I’ve been looking around for different models of promoting entrepreneurship among JDs & young lawyers. There are a few interesting post-graduation incubators, that help recent law graduates get oriented and start their own practice. For example, Justice Entrepreneurs Project from the Chicago Bar Foundation.
The JEP not only gives young lawyers training to start their own law practice, it also promotes innovation in how lawyers serve clients. It’s trying to reimagine different parts of the service relationship, from how to find a client to how you price your services. For JEP’s current group of lawyers-in-incubation, the program centrally finds clients, and then distributes them among the lawyers — though the lawyers each practice in separate, individual firms.
Here’s a video from a Chicago television program spotlighting JEP:
The program marries start-up incubator techniques with legal training, trying to build more pathways for young lawyers to get jobs and to serve the middle or modest-means market of legal consumers.
The JEP is an incubator for recent law school graduates to start their own socially conscious law firms.
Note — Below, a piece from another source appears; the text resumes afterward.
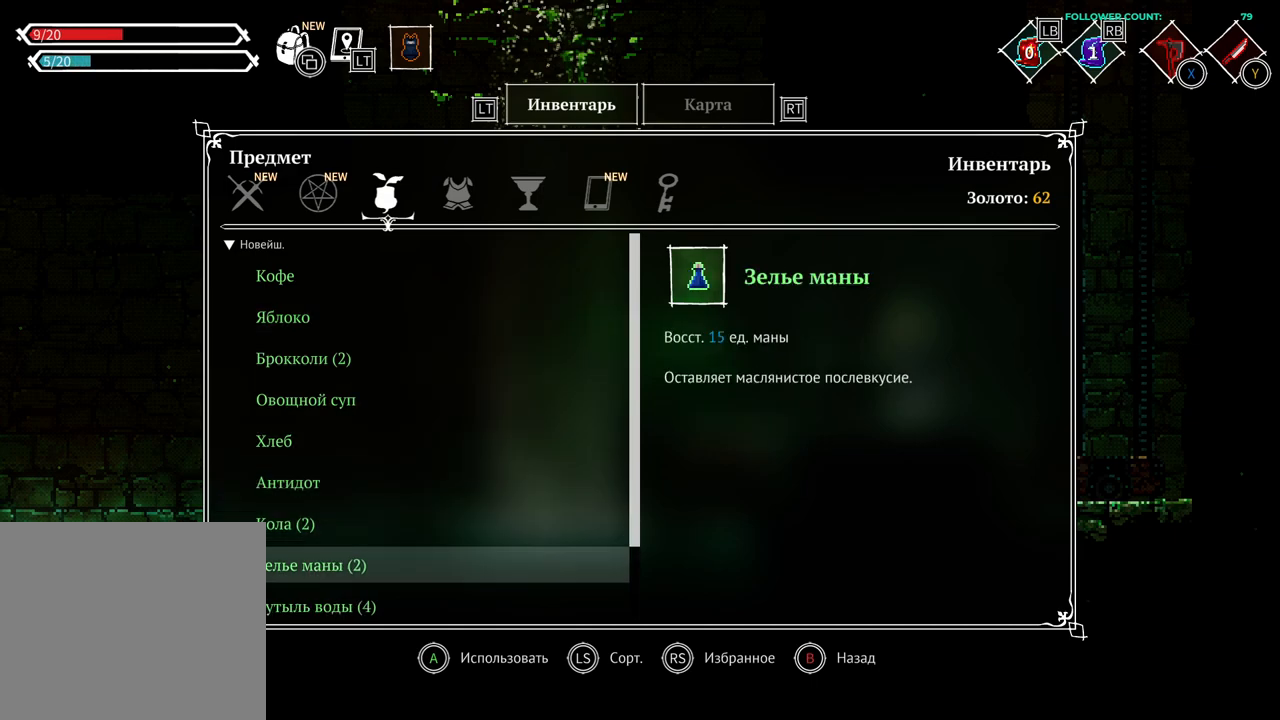
{"buttons": [], "left_stick": "center", "right_stick": "center", "events": [[33, "DPAD_DOWN", "up"]]}
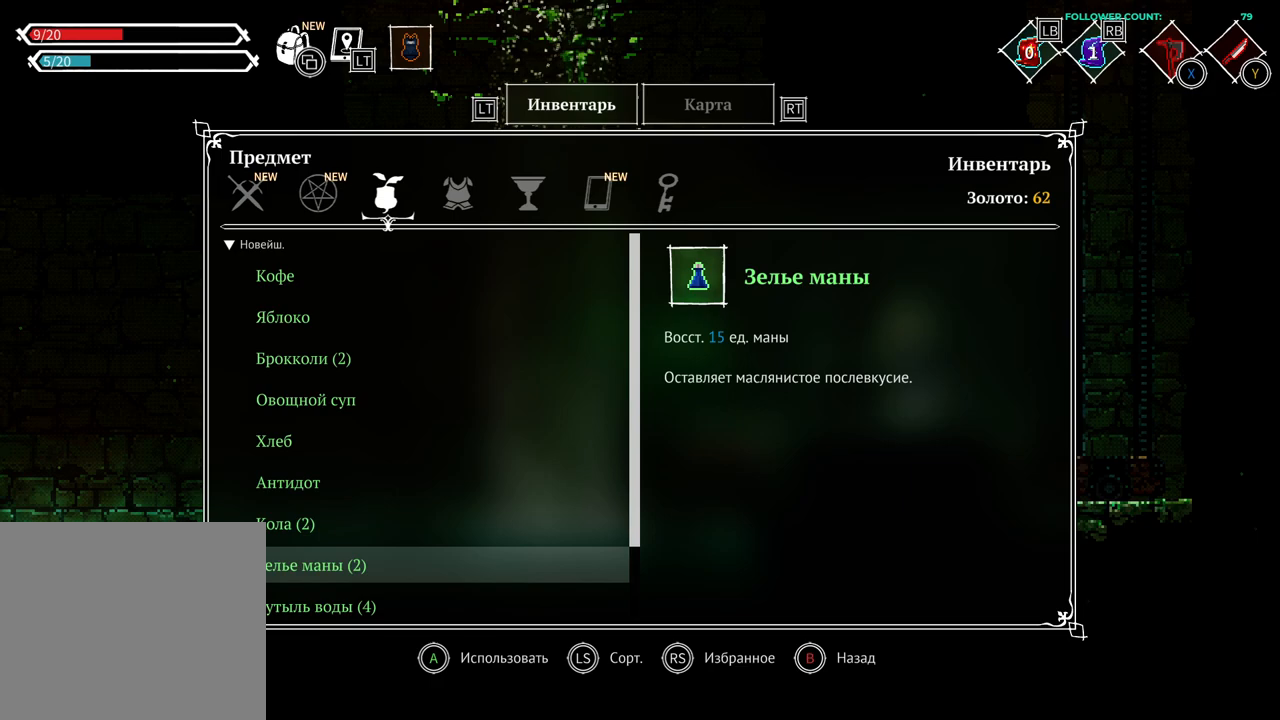
{"buttons": [], "left_stick": "center", "right_stick": "center", "events": []}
The goal is to expand legal services to low and moderate income people by developing new models through which lawyers in solo or small practices can sustainably serve these clients.
Low and moderate income people represent a sizable gap in the current legal market—they earn too much to qualify for free legal aid but not enough to afford traditional firm rates. This leaves them with little access to reliable and affordable legal assistance, and as a result, more people than ever are going to court without the legal help they need.
At the same time, new lawyers are increasingly looking for nontraditional paths into the legal profession. JEP participants are talented and entrepreneurial newer lawyers chosen to be part of the program through a competitive selection process. They are committed to serving the community by providing quality, cost-effective legal services for this market. They are technologically savvy, they welcome innovation, and they understand the need to reinvent the traditional law practice.
JEP lawyers build sustainable, efficient and flexible practices by:
offering fixed fees and a la carte services, and
maximizing collaboration with their clients.
Borrowing principles from successful incubators in the business and technology fields, the JEP provides training, resources and support to participants in a collaborative office setting. The JEP also features a strong pro bono service component that places participants at partner legal aid organizations. This provides much-needed legal services for people in need while at the same time providing the JEP lawyers with vital experience and mentoring, and helping them build their networks.
The CBF makes this possible by bringing Chicago’s legal community together to support and collaborate in the program. The CBF leverages significant pro bono and in-kind donations to provide much of the training and resources and connects participants to a vast network of experience and expertise.
The JEP’s first group of 10 participants began in June 2013.